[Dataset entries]
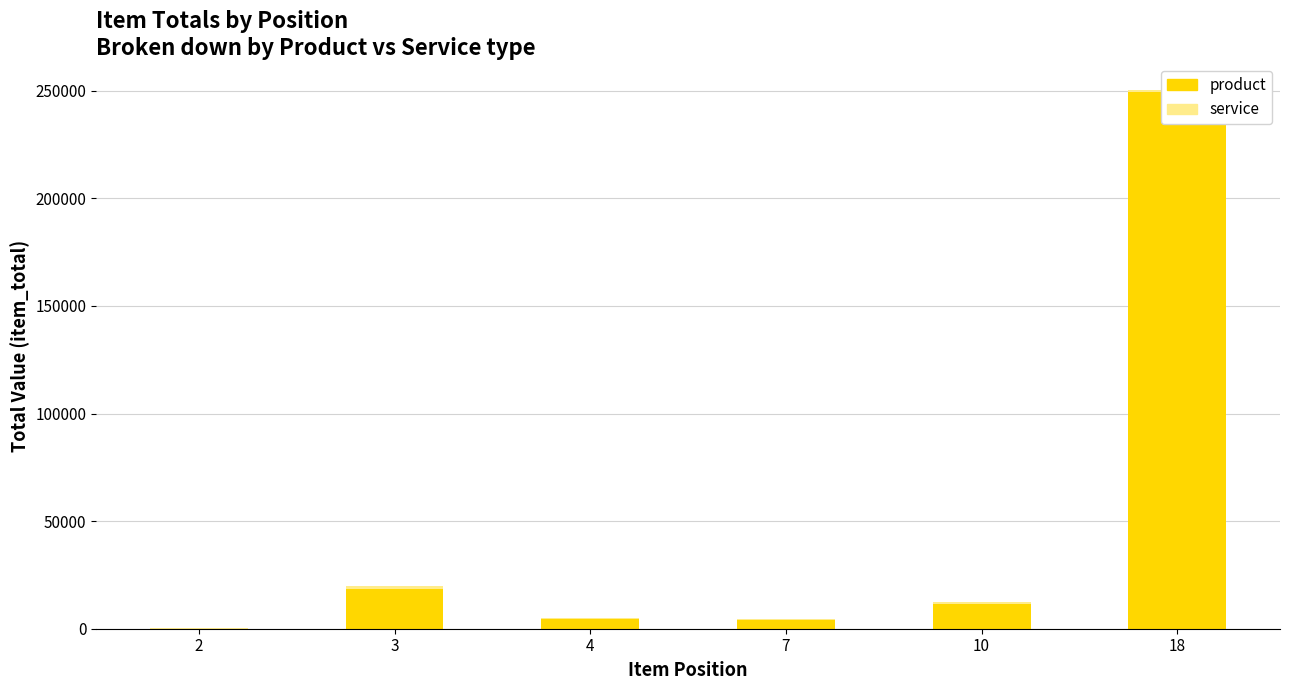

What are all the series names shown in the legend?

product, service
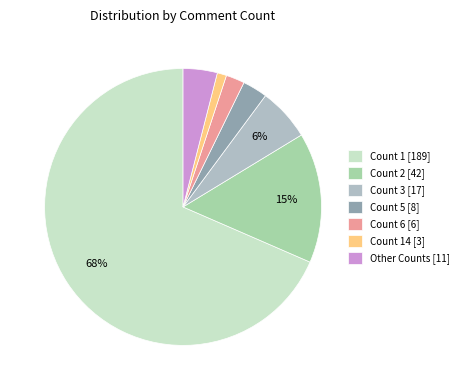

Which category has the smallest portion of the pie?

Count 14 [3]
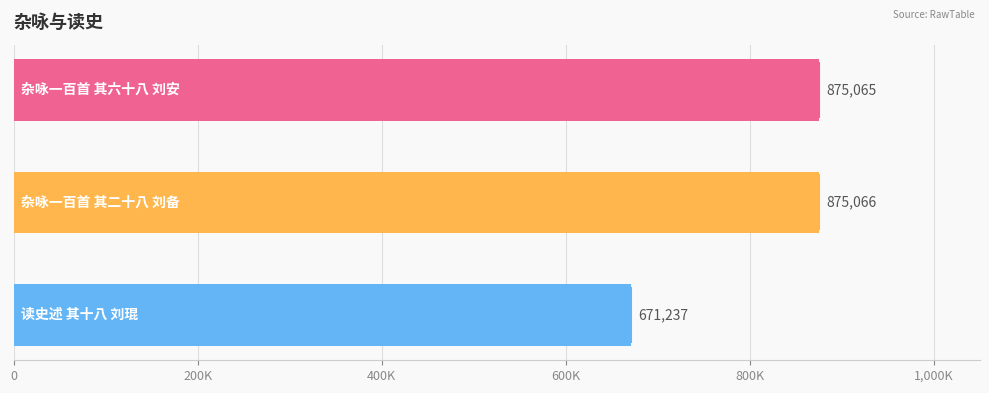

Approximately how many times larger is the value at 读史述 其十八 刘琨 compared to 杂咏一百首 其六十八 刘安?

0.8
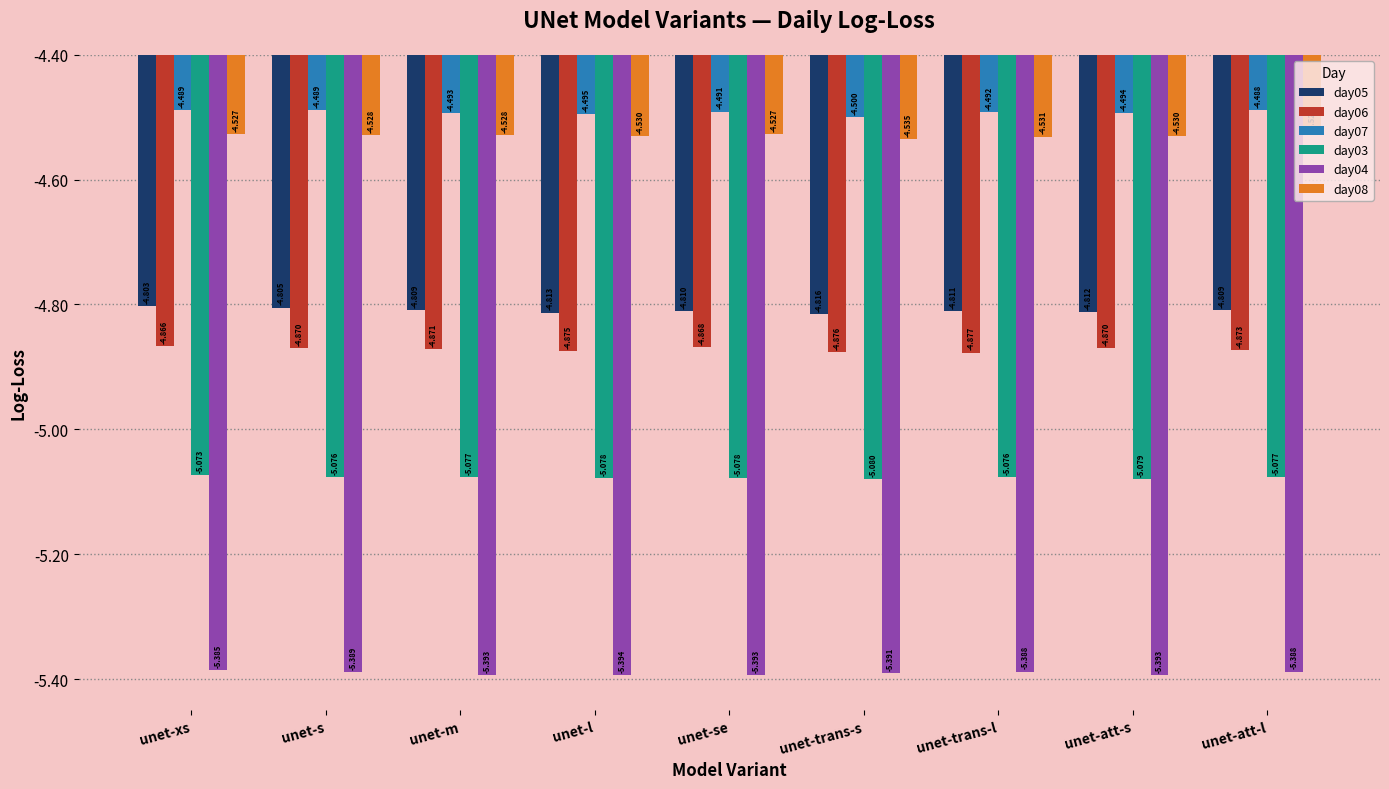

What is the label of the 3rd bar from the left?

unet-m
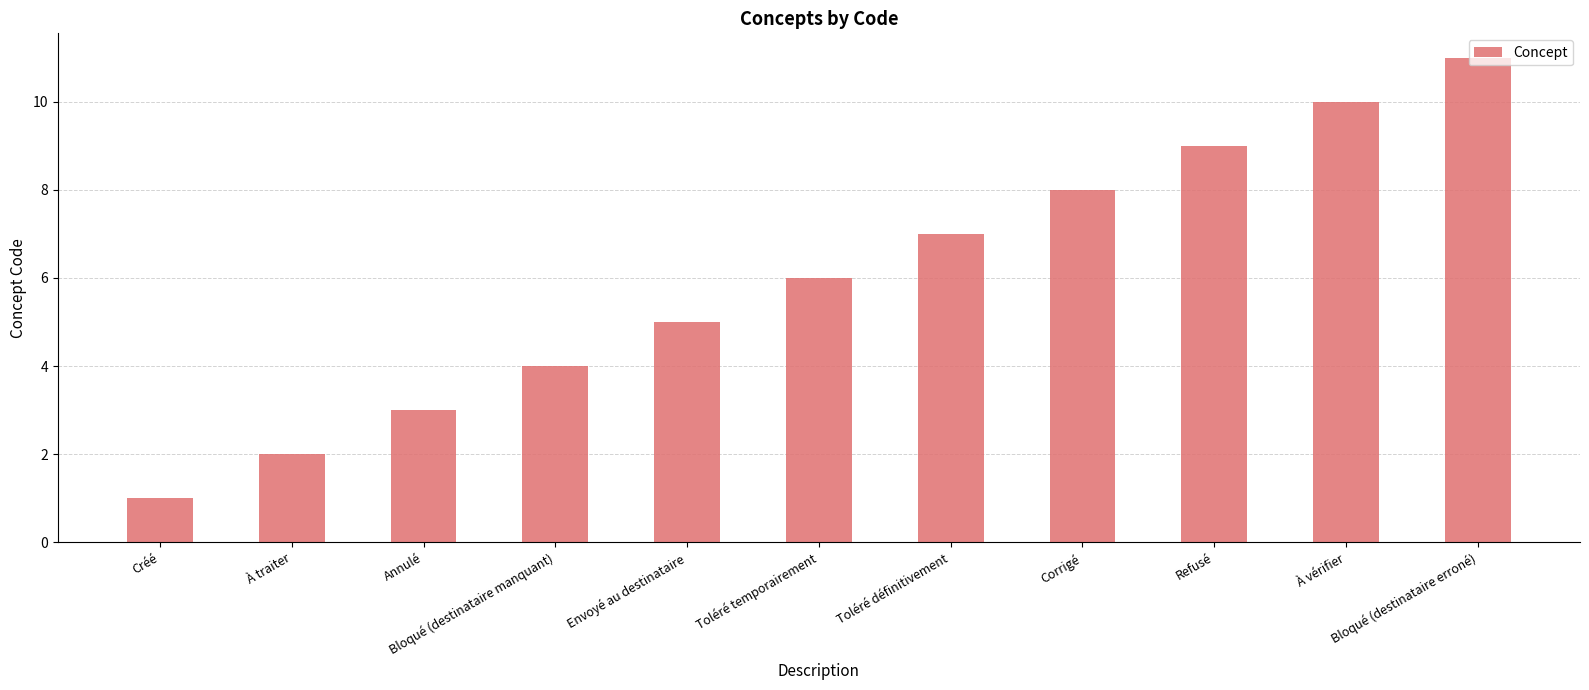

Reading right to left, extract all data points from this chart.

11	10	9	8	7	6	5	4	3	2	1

- [Work required] Rewrite the listing above as a numbered list, skipping blank lines and leaving out the pictures.

- [Task result]
1. What are all the series names shown in the legend?
2. product, service
3. Which category has the smallest portion of the pie?
4. Count 14 [3]
5. Approximately how many times larger is the value at 读史述 其十八 刘琨 compared to 杂咏一百首 其六十八 刘安?
6. 0.8
7. What is the label of the 3rd bar from the left?
8. unet-m
9. Reading right to left, extract all data points from this chart.
10. 11	10	9	8	7	6	5	4	3	2	1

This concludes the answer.